А р д ь е. Хочешь, я сниму очки?

Д о ч ь (отшатнулась). Нет! Не надо…

А р д ь е. Боишься?

Д о ч ь. Нет! Чего мне бояться?

А р д ь е (как приговор). Боишься! Все правильно — страх должен был победить все в твоей крови! Все!

Д о ч ь (пытается вырвать руку из его пальцев). Я приду к тебе завтра. Мне обещали! Я приду… Приду! (Бросается к двери, скрывается за ней.)
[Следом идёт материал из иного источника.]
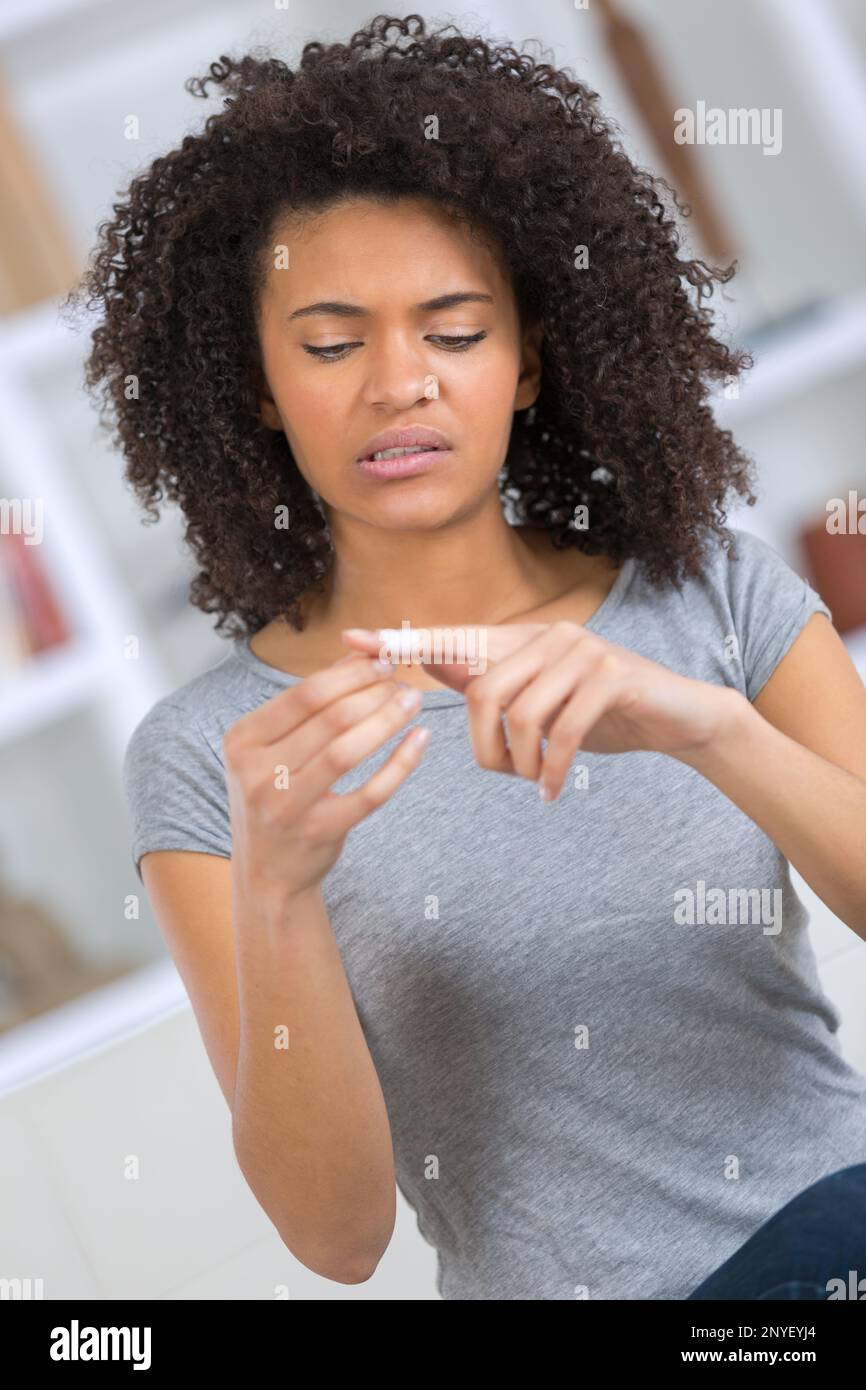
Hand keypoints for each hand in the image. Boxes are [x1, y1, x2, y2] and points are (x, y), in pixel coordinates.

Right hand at [223, 651, 429, 899]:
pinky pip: (371, 792)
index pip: (304, 695)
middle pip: (330, 719)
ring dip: (388, 720)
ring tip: (412, 702)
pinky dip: (401, 763)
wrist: (268, 873)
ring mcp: (287, 806)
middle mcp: (257, 773)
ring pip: (348, 751)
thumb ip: (310, 702)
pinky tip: (420, 740)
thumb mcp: (274, 748)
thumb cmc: (276, 796)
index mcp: (243, 741)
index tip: (382, 663)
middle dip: (374, 693)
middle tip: (402, 682)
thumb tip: (356, 656)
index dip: (350, 675)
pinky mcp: (321, 832)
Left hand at [341, 621, 742, 800]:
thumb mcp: (538, 701)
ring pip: (522, 715)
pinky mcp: (613, 677)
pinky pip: (564, 731)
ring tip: (534, 781)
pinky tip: (553, 790)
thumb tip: (432, 662)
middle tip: (502, 774)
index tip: (352, 642)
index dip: (402, 642)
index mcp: (522, 640)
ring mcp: (583, 651)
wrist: (676, 717)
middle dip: (484, 747)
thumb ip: (490, 682)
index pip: (452, 639)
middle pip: (483, 693)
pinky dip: (553, 770)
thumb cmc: (599, 713)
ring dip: (521, 763)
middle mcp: (548, 635)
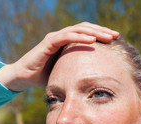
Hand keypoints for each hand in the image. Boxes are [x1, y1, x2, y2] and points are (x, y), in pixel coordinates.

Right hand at [0, 22, 118, 91]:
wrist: (23, 78)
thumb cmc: (44, 76)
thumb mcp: (65, 72)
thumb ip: (77, 70)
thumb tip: (95, 79)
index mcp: (67, 42)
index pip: (87, 33)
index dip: (101, 34)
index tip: (116, 40)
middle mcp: (62, 36)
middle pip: (85, 28)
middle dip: (102, 31)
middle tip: (116, 35)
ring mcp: (55, 37)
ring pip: (78, 29)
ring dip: (95, 32)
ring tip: (109, 37)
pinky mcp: (49, 42)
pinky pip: (67, 37)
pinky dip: (80, 37)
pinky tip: (92, 41)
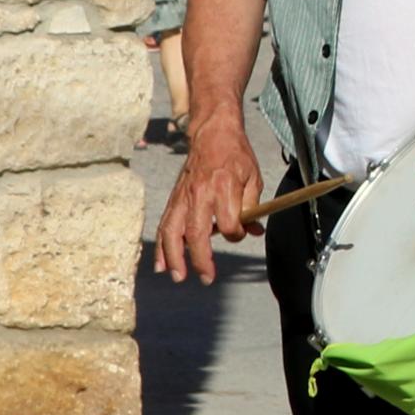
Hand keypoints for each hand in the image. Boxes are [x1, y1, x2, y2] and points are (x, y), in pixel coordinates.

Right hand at [155, 119, 261, 280]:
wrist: (212, 135)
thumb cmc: (236, 156)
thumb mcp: (253, 178)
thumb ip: (252, 207)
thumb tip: (253, 230)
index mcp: (223, 188)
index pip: (228, 223)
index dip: (236, 234)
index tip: (241, 232)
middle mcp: (200, 194)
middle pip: (197, 233)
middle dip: (200, 259)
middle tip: (207, 278)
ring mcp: (183, 197)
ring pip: (173, 232)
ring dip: (174, 257)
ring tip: (178, 277)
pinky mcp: (173, 200)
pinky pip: (164, 226)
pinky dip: (161, 246)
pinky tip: (161, 264)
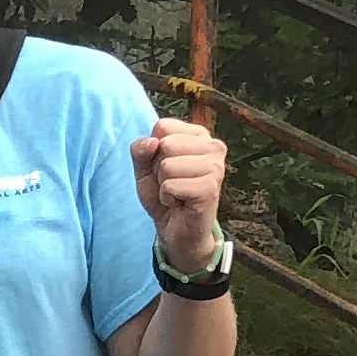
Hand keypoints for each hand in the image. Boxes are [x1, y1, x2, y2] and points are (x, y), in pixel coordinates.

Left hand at [132, 113, 226, 272]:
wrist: (176, 228)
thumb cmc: (164, 193)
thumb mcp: (144, 168)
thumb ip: (141, 149)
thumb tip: (152, 141)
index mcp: (199, 135)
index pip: (163, 127)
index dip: (153, 149)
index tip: (164, 166)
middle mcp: (213, 146)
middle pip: (165, 144)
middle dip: (159, 168)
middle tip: (171, 182)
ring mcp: (215, 167)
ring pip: (168, 165)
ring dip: (164, 184)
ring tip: (176, 192)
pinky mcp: (210, 188)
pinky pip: (171, 185)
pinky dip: (168, 197)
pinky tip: (180, 202)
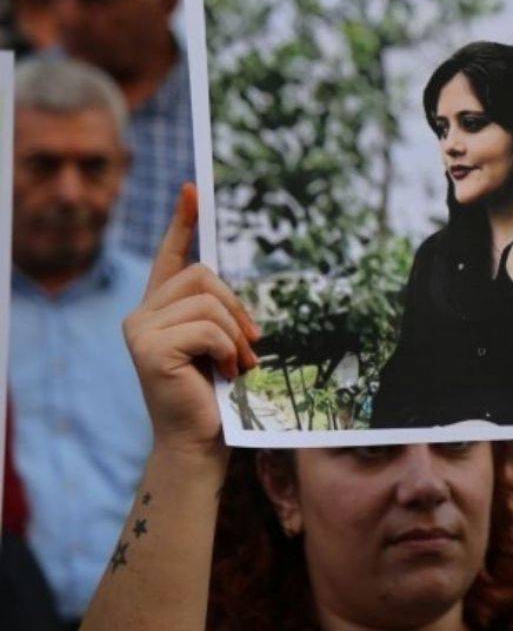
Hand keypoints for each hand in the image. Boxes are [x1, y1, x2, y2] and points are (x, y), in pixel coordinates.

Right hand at [122, 184, 259, 457]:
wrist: (200, 443)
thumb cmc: (215, 397)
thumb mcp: (220, 346)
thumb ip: (219, 315)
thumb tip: (237, 297)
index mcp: (159, 311)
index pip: (170, 257)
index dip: (182, 222)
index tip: (191, 188)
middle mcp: (141, 315)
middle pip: (202, 274)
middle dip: (237, 307)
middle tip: (252, 344)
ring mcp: (140, 330)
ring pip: (209, 301)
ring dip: (236, 334)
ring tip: (239, 365)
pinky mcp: (150, 348)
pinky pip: (209, 327)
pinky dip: (229, 349)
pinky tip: (226, 372)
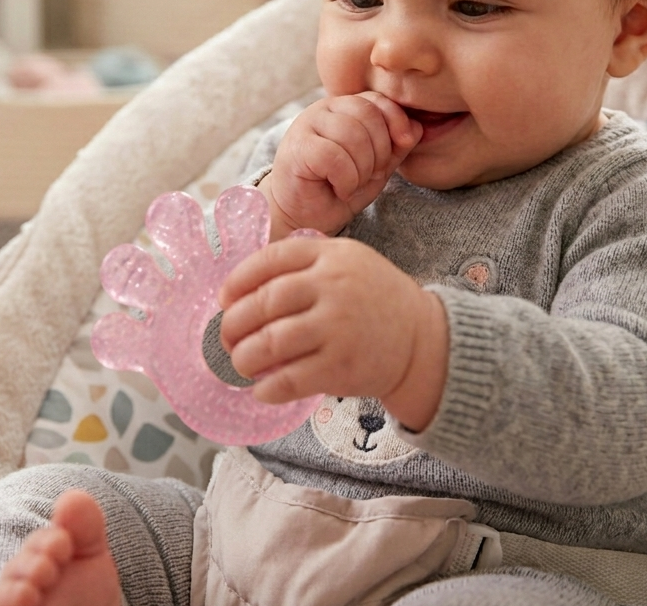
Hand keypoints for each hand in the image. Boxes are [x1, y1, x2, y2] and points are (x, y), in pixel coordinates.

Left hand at [218, 236, 447, 432]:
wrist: (423, 339)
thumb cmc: (374, 298)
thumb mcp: (347, 261)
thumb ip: (304, 263)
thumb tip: (243, 288)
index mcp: (330, 255)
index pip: (271, 259)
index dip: (239, 280)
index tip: (224, 298)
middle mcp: (333, 287)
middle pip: (265, 302)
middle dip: (235, 323)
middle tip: (226, 337)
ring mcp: (338, 327)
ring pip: (272, 342)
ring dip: (246, 357)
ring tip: (241, 363)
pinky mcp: (342, 367)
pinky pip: (291, 379)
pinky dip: (268, 388)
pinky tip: (261, 390)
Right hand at [262, 92, 423, 238]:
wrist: (302, 217)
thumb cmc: (337, 189)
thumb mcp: (376, 167)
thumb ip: (395, 146)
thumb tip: (417, 127)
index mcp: (343, 108)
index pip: (377, 99)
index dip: (396, 121)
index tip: (401, 146)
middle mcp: (323, 109)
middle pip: (368, 115)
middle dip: (380, 151)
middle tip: (369, 175)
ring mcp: (306, 125)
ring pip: (352, 135)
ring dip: (362, 169)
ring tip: (352, 184)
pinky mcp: (297, 148)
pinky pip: (334, 156)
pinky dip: (346, 180)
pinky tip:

А р д ь е (после долгой паузы). Я победил! Я доказал! «Правильно, Луцилий! Посвяти себя себе, береги время и не растрачивай его попусту…». (Пауза. Усмехается.) Пусть поищет своего Жана Дени среди тех десяти тысяч в Овернском карьере! (Зло.) Дурацкая бабья память! Откуда что берется! У этой коровы… такие воздушные воспоминания! Такие эльфовы нервы! (Кричит, зная, что его никто не слышит.) Прибежала, чтобы заработать на моей смерти?! Небось уже настрочила пару томов мемуаров? Как же! Суд над папочкой сделает их в десять раз весомее! Гонорар поощутимее! Живые, четкие, красивенькие цифры на ее счете перечеркнут, отрежут, вытравят соляной кислотой любого Жана Дени из ее памяти! О Лизхен. «Она повзрослела, значит, сдалась!» Так, кажется, говорил Сенека. Мудрый циник, стоик! (Кричит.) Авантюрист ты, а не стоик… Это говорю тебе я! Как старик старику!


Снова взрыв музыки, и снова солирующая гневная флейта.

В камеру входит  П а с т о р.


П а с т о р. Благословение всевышнему, что он освободил вас из рук террористов!